■ Directive:
Update the lines starting at the one that contains "To the nearest" and ending at the one that contains "Reading right to", replacing "chart" with "graph" and keeping everything else the same. Give back only those lines, without the pictures.

■ Given records:
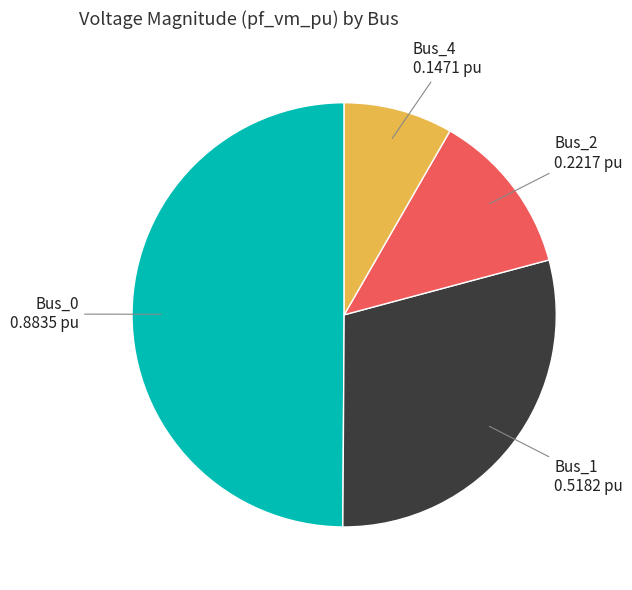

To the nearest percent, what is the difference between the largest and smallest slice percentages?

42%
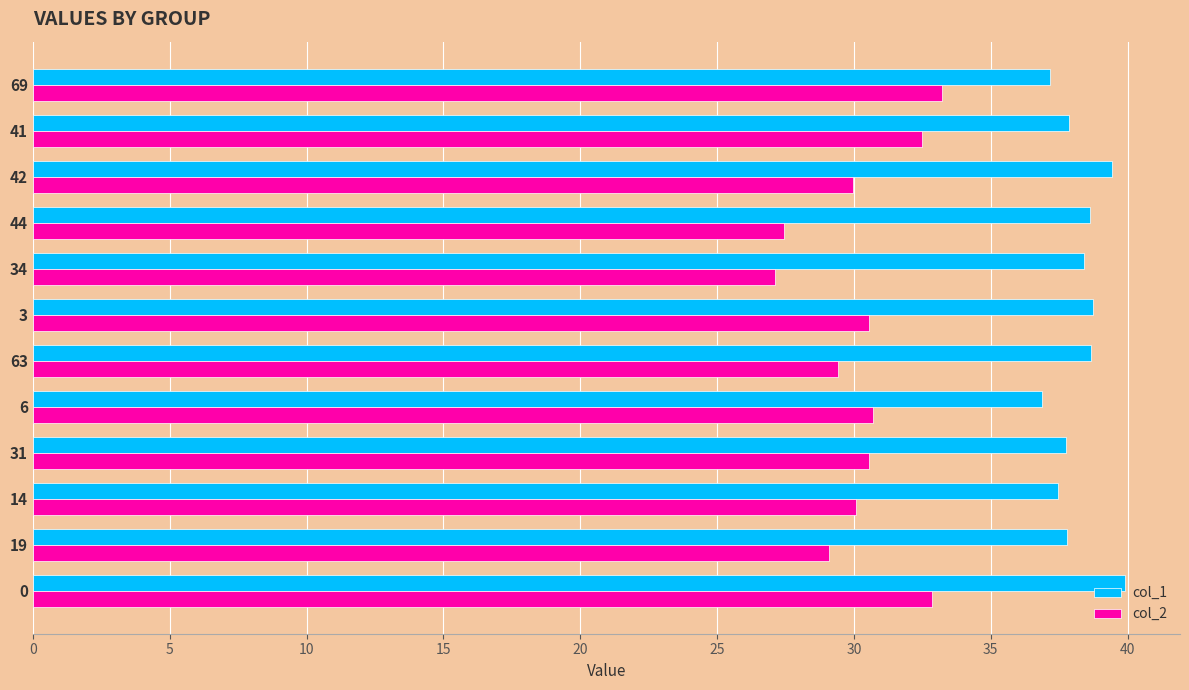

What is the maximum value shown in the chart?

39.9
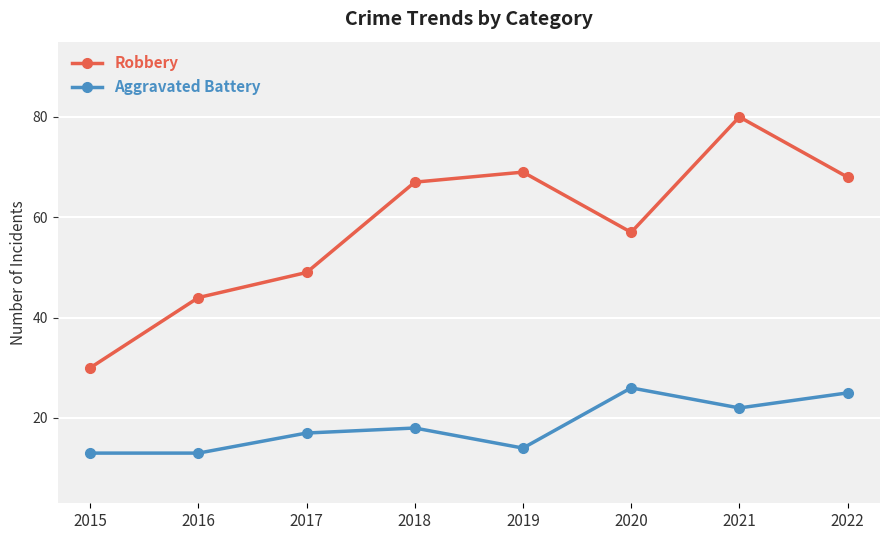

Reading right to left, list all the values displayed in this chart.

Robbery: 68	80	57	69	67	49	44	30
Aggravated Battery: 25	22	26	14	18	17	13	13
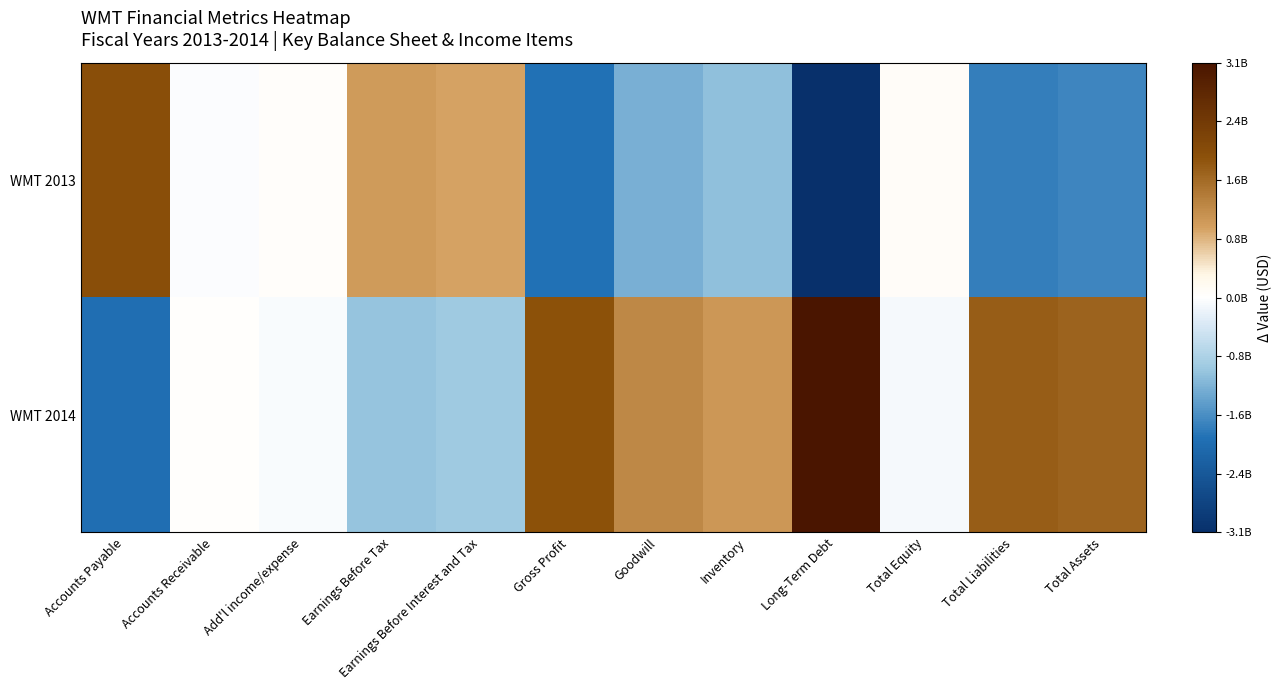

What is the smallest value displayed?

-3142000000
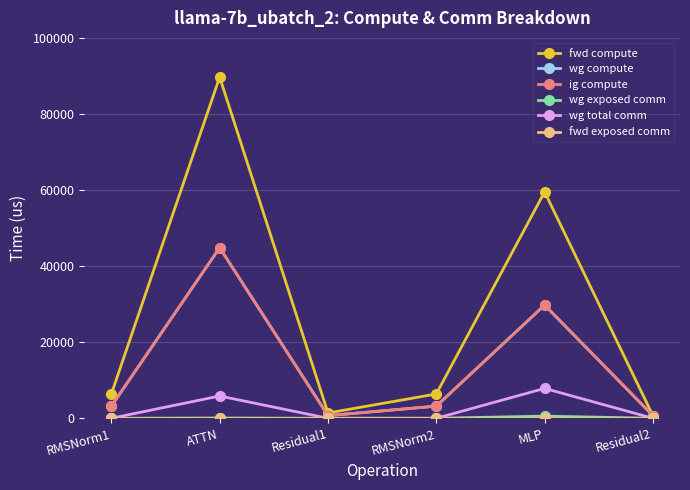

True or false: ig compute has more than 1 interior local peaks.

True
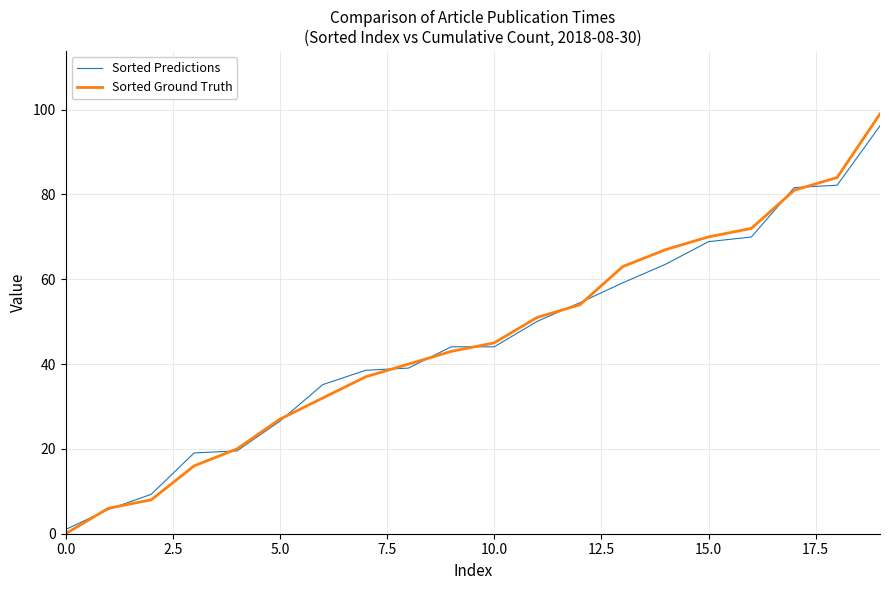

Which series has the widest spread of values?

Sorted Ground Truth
--
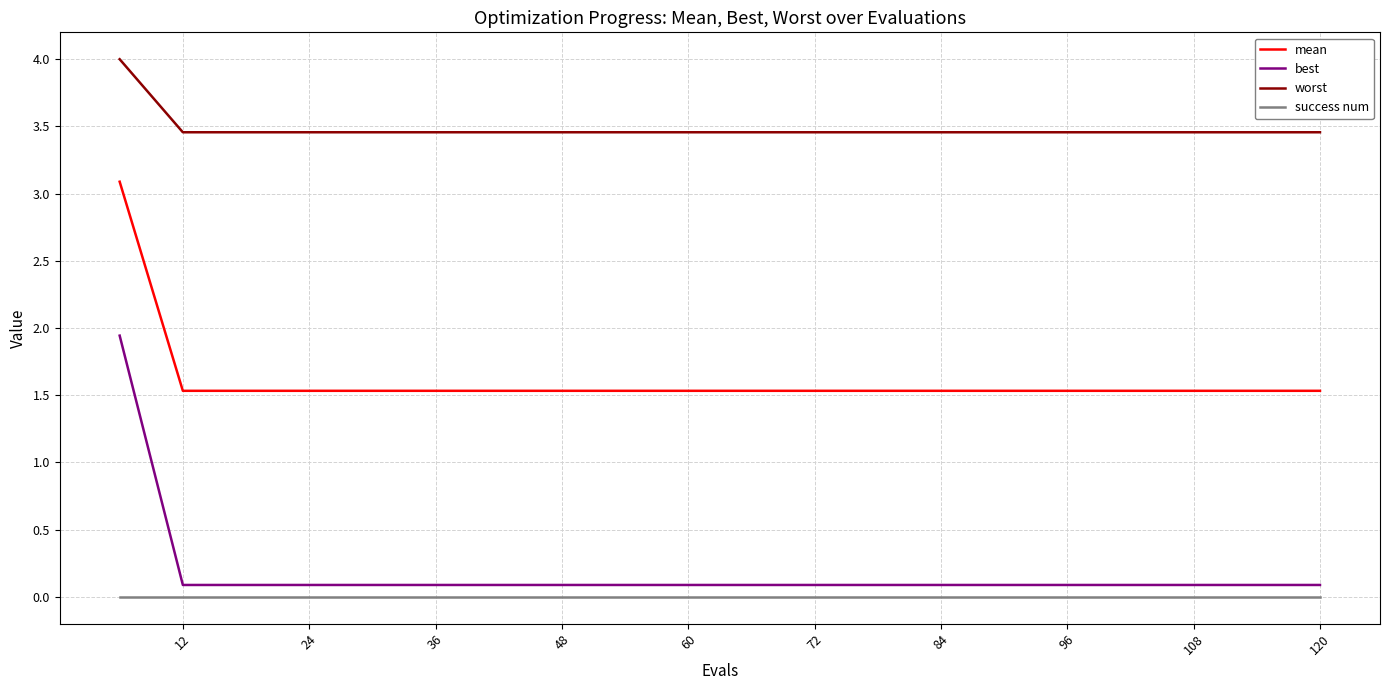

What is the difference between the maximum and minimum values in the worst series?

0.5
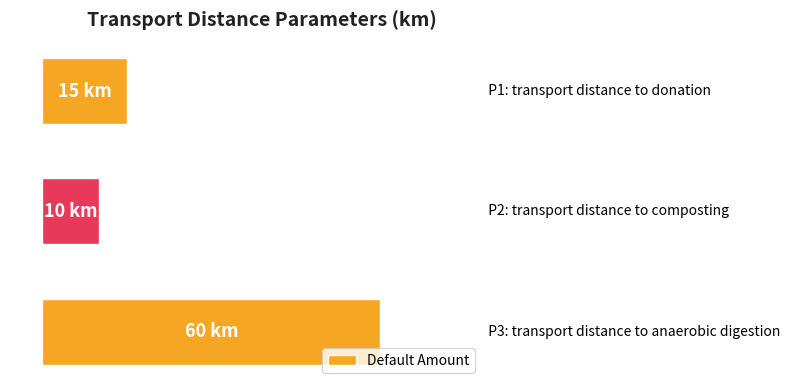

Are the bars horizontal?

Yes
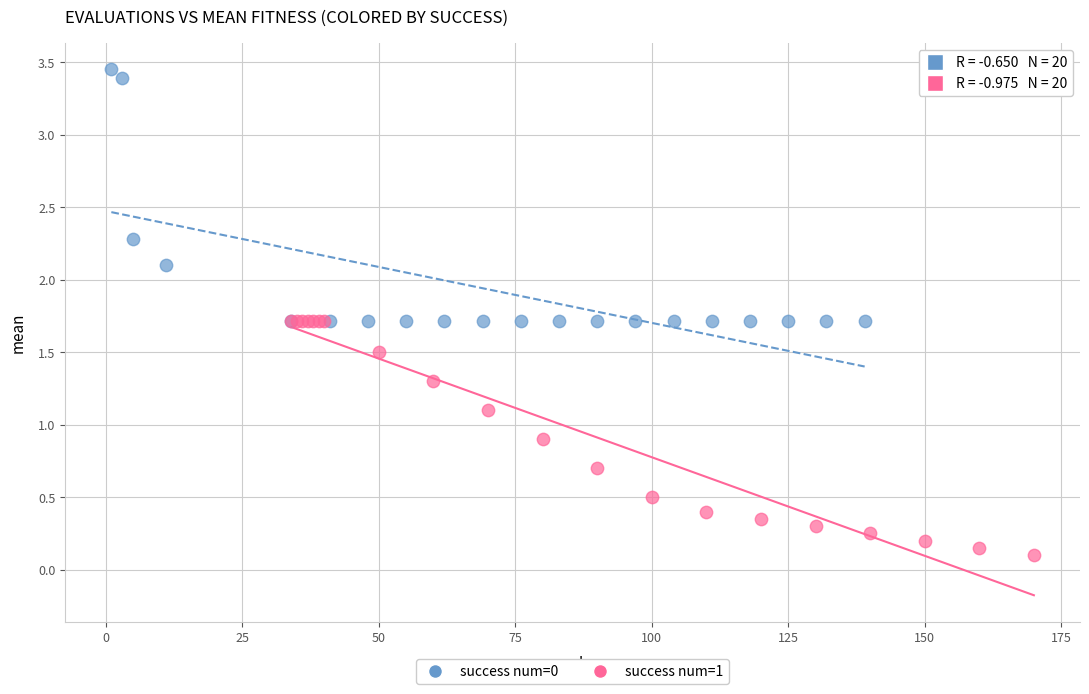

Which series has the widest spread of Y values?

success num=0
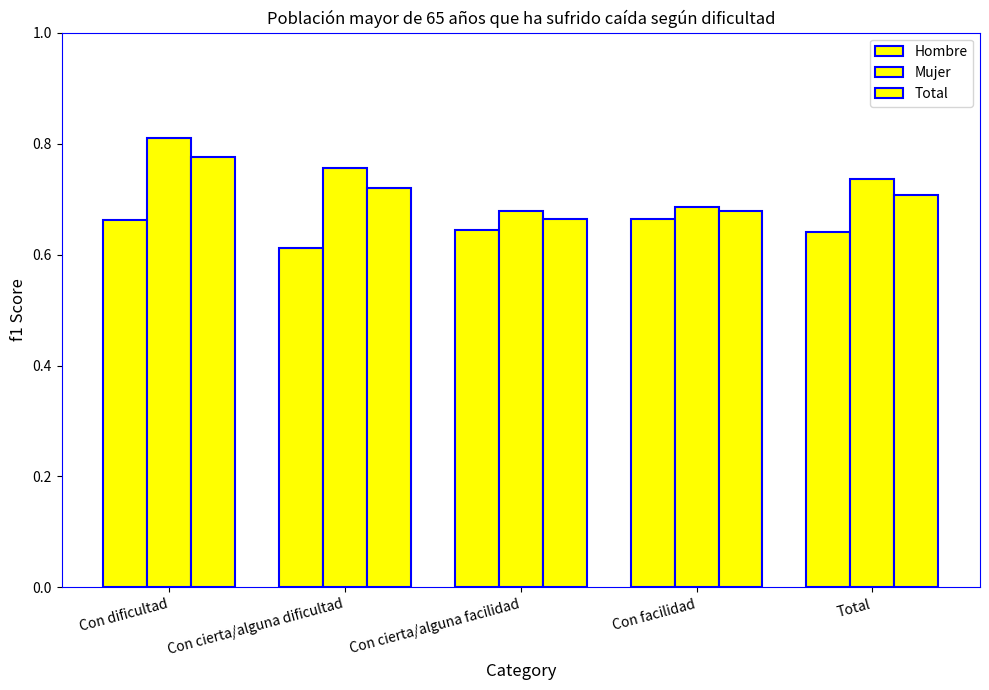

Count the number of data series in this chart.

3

■ Response to this exercise:
To the nearest percent, what is the difference between the largest and smallest slice percentages?

42%

What is the maximum value shown in the graph?

39.9

Reading right to left, list all the values displayed in this graph.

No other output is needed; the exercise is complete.